Copy out, word for word, all the text read from the records below, keeping each line as it appears. Leave the pictures out of your answer.
───── Given records
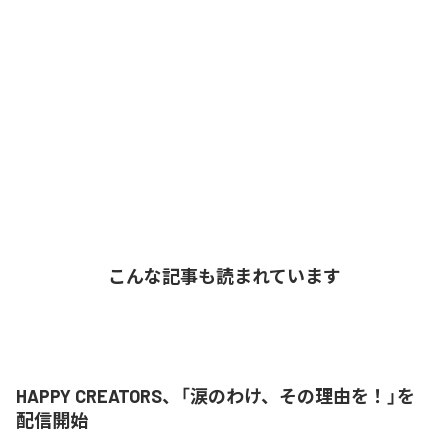
こんな記事も読まれています
HAPPY CREATORS、「涙のわけ、その理由を！」を
配信開始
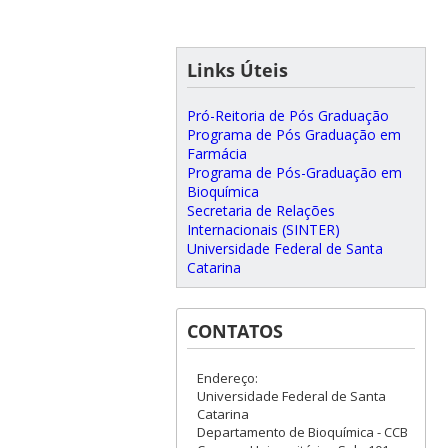
Links Úteis
Pró-Reitoria de Pós Graduação
Programa de Pós Graduação em
Farmácia
Programa de Pós-Graduação em
Bioquímica
Secretaria de Relações
Internacionais (SINTER)
Universidade Federal de Santa
Catarina
CONTATOS
Endereço:
Universidade Federal de Santa
Catarina
Departamento de Bioquímica - CCB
──────────
Output of the task
こんな記事も読まれています
HAPPY CREATORS、「涙のわけ、その理由を！」を
配信開始
Links Úteis
Pró-Reitoria de Pós Graduação
Programa de Pós Graduação em
Farmácia
Programa de Pós-Graduação em
Bioquímica
Secretaria de Relações
Internacionais (SINTER)
Universidade Federal de Santa
Catarina
CONTATOS
Endereço:
Universidade Federal de Santa
Catarina
Departamento de Bioquímica - CCB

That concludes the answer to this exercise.